Task goal:
Reproduce, exactly and in full, only the lines below from the one containing "Ưu đãi đặc biệt" through the one containing "Predicaciones en vivo Jueves 6:30 p.m. |".

== Given records ==

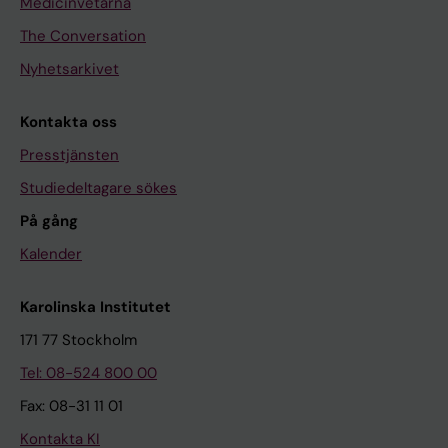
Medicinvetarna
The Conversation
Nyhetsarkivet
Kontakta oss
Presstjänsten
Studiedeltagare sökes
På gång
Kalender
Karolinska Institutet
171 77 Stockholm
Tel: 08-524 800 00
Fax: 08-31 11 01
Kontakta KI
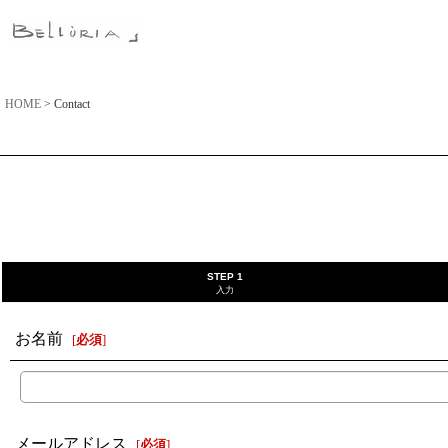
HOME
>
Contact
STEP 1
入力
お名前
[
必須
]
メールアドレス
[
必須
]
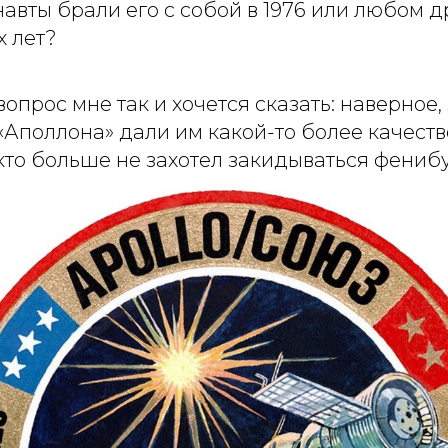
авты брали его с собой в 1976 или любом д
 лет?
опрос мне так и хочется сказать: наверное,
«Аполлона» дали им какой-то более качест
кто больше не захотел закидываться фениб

===
== Given records ==

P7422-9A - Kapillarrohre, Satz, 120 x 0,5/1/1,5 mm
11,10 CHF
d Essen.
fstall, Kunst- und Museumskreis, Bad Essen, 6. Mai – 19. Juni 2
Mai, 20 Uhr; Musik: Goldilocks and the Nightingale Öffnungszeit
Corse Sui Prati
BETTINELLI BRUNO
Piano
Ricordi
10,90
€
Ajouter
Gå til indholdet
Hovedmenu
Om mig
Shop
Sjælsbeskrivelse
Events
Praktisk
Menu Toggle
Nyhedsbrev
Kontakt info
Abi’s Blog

===
== Given records ==

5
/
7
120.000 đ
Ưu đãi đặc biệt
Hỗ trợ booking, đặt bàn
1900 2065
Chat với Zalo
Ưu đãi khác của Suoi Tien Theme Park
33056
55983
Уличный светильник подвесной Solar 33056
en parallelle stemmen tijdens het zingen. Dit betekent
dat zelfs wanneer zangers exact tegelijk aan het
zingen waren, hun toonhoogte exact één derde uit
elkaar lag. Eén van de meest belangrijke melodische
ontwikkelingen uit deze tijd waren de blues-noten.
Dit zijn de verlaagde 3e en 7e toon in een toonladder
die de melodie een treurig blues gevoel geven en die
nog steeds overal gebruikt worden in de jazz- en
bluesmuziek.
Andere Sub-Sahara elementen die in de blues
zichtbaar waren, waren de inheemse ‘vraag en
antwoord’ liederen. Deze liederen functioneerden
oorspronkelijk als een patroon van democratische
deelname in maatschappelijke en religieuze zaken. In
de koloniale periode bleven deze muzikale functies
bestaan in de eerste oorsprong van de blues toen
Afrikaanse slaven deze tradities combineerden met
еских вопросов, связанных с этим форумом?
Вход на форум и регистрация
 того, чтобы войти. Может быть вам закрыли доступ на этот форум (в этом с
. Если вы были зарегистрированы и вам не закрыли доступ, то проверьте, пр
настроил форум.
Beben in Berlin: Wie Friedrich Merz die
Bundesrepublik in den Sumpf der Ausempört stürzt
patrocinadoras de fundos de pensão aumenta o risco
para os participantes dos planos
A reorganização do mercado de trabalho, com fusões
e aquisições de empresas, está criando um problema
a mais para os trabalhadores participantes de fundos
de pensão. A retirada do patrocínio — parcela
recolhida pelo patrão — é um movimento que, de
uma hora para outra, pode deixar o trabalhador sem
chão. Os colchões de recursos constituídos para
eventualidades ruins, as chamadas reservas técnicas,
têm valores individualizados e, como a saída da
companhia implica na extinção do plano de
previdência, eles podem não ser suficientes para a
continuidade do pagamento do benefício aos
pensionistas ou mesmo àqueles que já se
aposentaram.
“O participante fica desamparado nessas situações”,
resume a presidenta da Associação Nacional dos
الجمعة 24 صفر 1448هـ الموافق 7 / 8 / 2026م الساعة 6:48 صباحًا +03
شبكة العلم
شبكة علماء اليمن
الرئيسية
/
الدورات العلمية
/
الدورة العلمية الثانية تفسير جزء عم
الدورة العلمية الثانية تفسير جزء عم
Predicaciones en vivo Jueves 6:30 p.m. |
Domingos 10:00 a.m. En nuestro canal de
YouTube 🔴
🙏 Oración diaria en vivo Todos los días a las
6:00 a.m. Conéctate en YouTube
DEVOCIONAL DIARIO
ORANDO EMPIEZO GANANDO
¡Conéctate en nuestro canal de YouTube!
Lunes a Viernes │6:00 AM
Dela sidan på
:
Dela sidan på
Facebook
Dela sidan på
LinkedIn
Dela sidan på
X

===

Response box:
Ưu đãi đặc biệt
Hỗ trợ booking, đặt bàn
1900 2065
Chat với Zalo
Ưu đãi khác của Suoi Tien Theme Park
33056
55983
Уличный светильник подвесной Solar 33056
en parallelle stemmen tijdens het zingen. Dit betekent
dat zelfs wanneer zangers exact tegelijk aan het
zingen waren, hun toonhoogte exact één derde uit
elkaar lag. Eén van de meest belangrijke melodische
ontwikkelingen uit deze tijd waren de blues-noten.
Dit zijn de verlaagde 3e en 7e toon in een toonladder
die de melodie een treurig blues gevoel geven en die
nog steeds overal gebruikt worden in de jazz- en
bluesmuziek.
Andere Sub-Sahara elementen die in de blues
zichtbaar waren, waren de inheemse ‘vraag en
antwoord’ liederen. Deze liederen functioneerden
oorspronkelijk als een patroon van democratische
deelname in maatschappelijke en religieuze zaken. In
de koloniale periode bleven deze muzikale functies
bestaan in de eerste oorsprong van de blues toen
Afrikaanse slaven deze tradities combineerden met
еских вопросов, связанных с этим форумом?
Вход на форум и регистрация
 того, чтобы войти. Может быть вам закрыли доступ на этот форум (в этом с
. Если вы были зарегистрированы и вам не закрыли доступ, то проверьте, пр
настроил форум.
Beben in Berlin: Wie Friedrich Merz die
Bundesrepublik in den Sumpf der Ausempört stürzt
patrocinadoras de fundos de pensão aumenta o risco
para os participantes dos planos
A reorganização do mercado de trabalho, com fusões
e aquisições de empresas, está criando um problema
a mais para os trabalhadores participantes de fundos
de pensão. A retirada do patrocínio — parcela
recolhida pelo patrão — é um movimento que, de
uma hora para outra, pode deixar o trabalhador sem
chão. Os colchões de recursos constituídos para
eventualidades ruins, as chamadas reservas técnicas,
têm valores individualizados e, como a saída da
companhia implica na extinção do plano de
previdência, eles podem não ser suficientes para a
continuidade do pagamento do benefício aos
pensionistas ou mesmo àqueles que já se
aposentaram.
“O participante fica desamparado nessas situações”,
resume a presidenta da Associação Nacional dos
الجمعة 24 صفر 1448هـ الموافق 7 / 8 / 2026م الساعة 6:48 صباحًا +03
شبكة العلم
شبكة علماء اليمن
الرئيسية
/
الدورات العلمية
/
الدورة العلمية الثانية تفسير جزء عم
الدورة العلمية الثانية تفسير جزء عم
Predicaciones en vivo Jueves 6:30 p.m. |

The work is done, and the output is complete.